» **DATA UNDER STUDY**
────
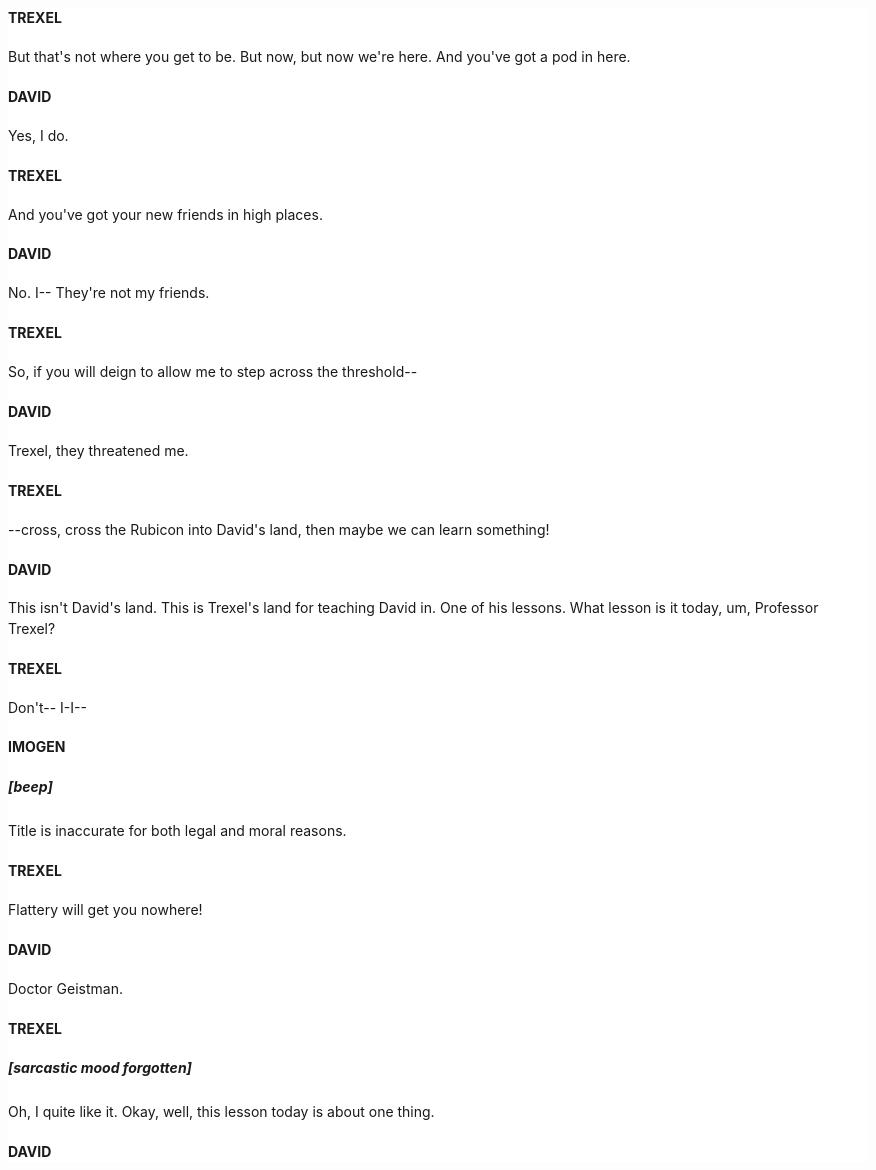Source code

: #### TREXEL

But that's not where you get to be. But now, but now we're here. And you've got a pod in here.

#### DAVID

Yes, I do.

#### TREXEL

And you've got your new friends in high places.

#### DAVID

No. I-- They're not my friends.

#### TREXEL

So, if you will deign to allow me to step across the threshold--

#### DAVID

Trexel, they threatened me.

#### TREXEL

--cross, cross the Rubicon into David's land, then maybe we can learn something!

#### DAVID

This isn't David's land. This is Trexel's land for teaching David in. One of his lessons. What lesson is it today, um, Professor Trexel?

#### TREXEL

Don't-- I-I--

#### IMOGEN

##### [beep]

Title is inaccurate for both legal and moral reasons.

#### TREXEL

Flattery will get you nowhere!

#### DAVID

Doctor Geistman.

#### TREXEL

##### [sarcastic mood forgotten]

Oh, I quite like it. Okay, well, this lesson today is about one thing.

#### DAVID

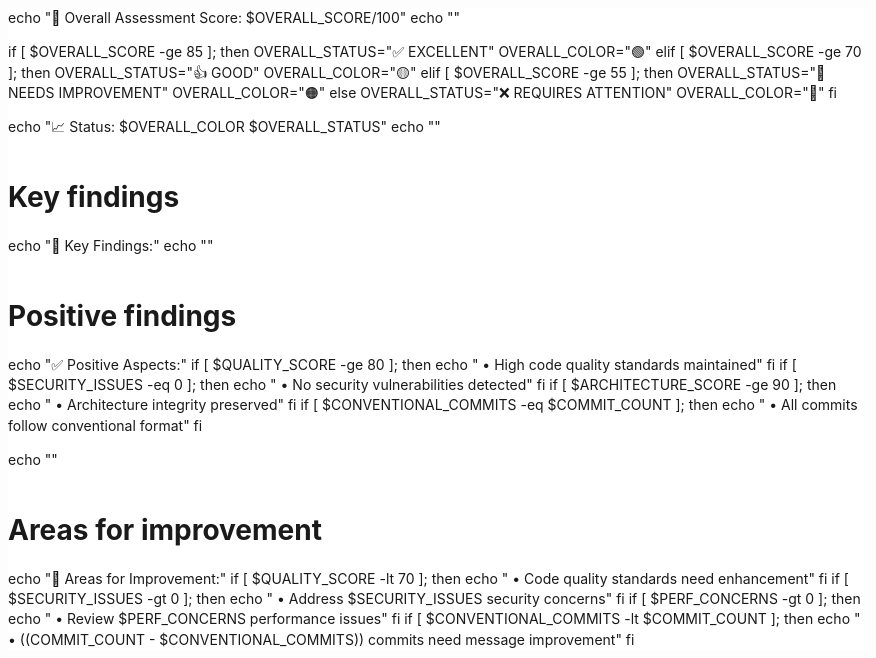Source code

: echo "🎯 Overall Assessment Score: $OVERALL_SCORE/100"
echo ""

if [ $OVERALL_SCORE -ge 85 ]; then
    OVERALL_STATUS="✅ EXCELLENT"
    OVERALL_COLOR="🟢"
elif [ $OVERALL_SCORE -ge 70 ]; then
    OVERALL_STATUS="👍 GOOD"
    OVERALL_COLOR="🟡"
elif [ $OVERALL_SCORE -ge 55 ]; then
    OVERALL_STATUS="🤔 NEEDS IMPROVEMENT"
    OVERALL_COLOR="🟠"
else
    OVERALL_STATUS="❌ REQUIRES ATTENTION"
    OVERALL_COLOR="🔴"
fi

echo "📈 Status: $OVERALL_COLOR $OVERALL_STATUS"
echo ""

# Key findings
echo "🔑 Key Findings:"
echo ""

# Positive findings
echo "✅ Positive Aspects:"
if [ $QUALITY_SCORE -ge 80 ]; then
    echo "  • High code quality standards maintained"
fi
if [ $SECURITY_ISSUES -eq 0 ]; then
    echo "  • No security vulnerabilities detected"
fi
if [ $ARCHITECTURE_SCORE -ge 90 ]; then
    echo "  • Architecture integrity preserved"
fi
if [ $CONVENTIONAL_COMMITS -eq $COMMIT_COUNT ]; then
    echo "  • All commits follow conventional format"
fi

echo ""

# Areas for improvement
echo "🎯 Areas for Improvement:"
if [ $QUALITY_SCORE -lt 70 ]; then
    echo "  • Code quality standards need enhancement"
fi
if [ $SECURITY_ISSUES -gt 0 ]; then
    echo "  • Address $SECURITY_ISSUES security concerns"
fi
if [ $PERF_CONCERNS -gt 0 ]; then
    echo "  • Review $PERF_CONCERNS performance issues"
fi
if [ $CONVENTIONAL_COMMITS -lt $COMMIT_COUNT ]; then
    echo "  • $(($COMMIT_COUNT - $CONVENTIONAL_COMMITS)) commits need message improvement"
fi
────
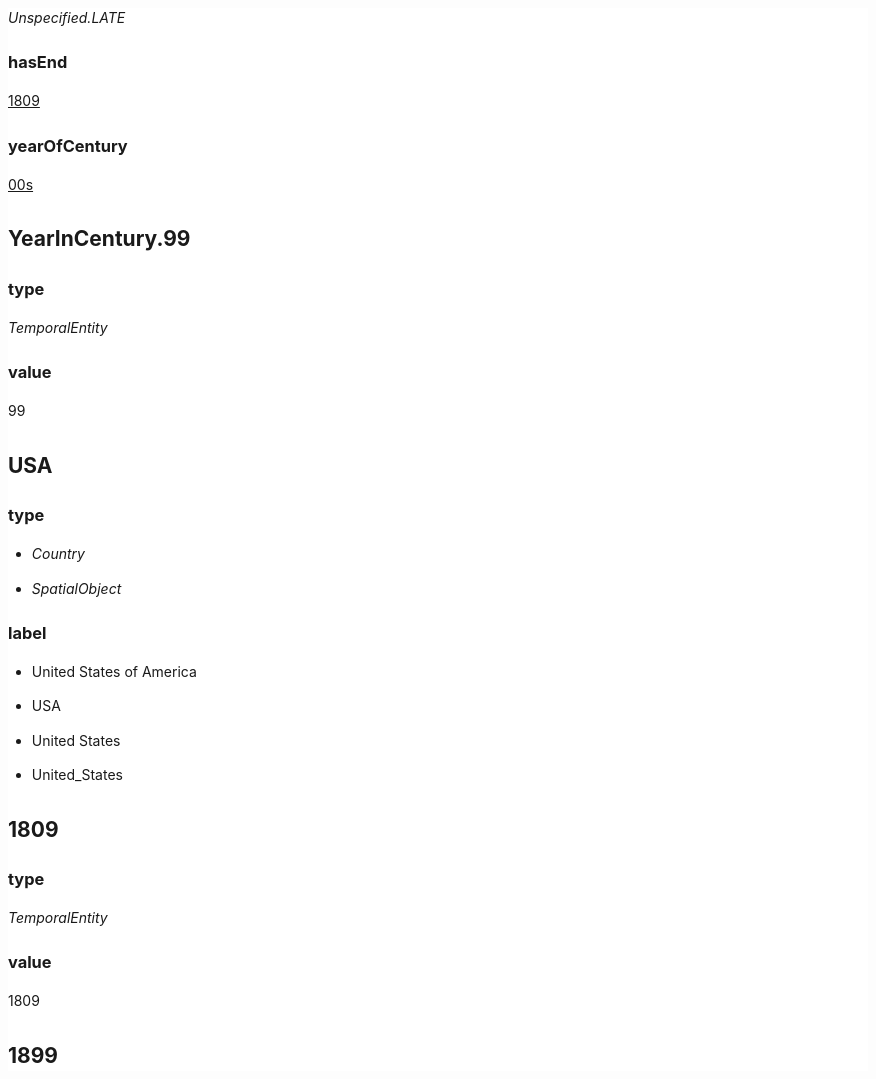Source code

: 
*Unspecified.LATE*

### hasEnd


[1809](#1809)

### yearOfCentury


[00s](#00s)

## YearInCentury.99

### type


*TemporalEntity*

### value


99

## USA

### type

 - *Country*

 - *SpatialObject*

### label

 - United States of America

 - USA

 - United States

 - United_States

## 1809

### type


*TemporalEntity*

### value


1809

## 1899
────
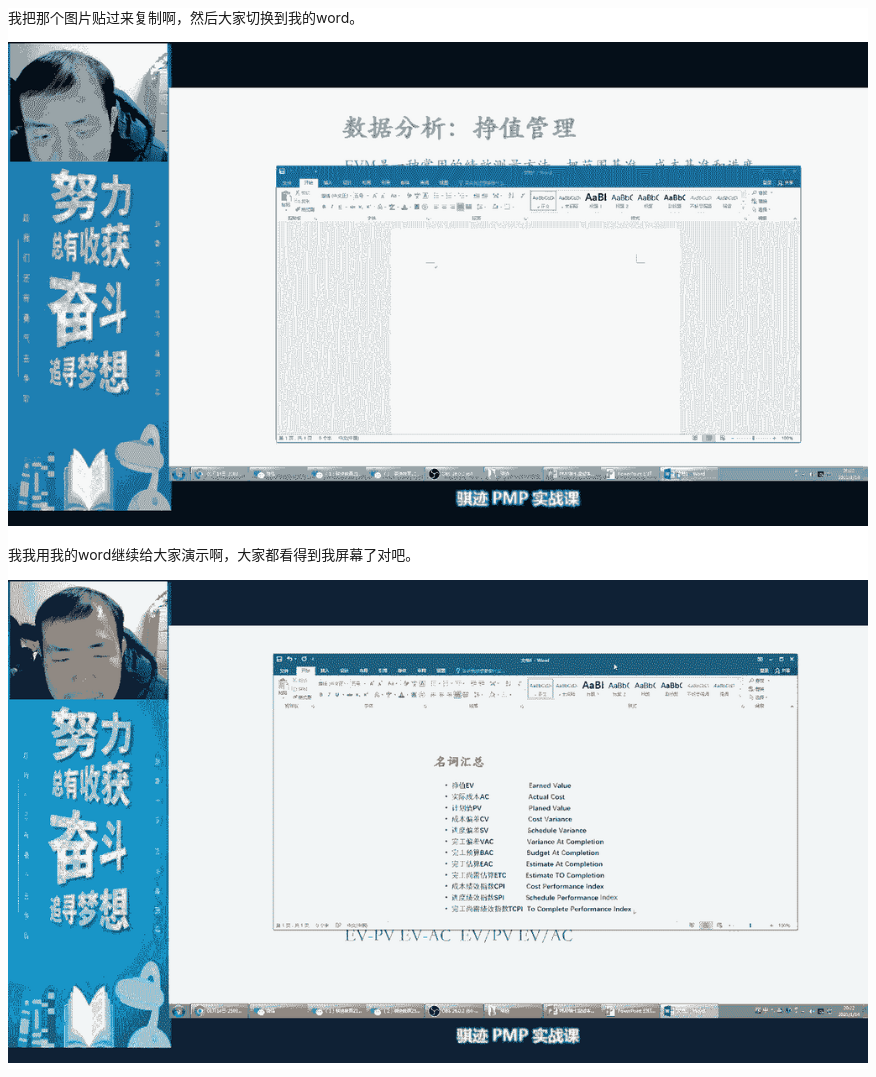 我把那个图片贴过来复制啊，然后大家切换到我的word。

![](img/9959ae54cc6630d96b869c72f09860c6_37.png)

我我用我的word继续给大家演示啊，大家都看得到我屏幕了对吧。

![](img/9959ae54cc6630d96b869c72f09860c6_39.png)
────
» **TASK PROMPT**
Copy out, exactly and alone, the lines of the entries above between the ones holding "Address $SECURITY_ISSUES security" and "if [ $CONVENTIONAL_COMMITS -lt", inclusive.

» **EXPECTED ANSWER**
    echo "  • Address $SECURITY_ISSUES security concerns"
fi
if [ $PERF_CONCERNS -gt 0 ]; then
    echo "  • Review $PERF_CONCERNS performance issues"
fi
if [ $CONVENTIONAL_COMMITS -lt $COMMIT_COUNT ]; then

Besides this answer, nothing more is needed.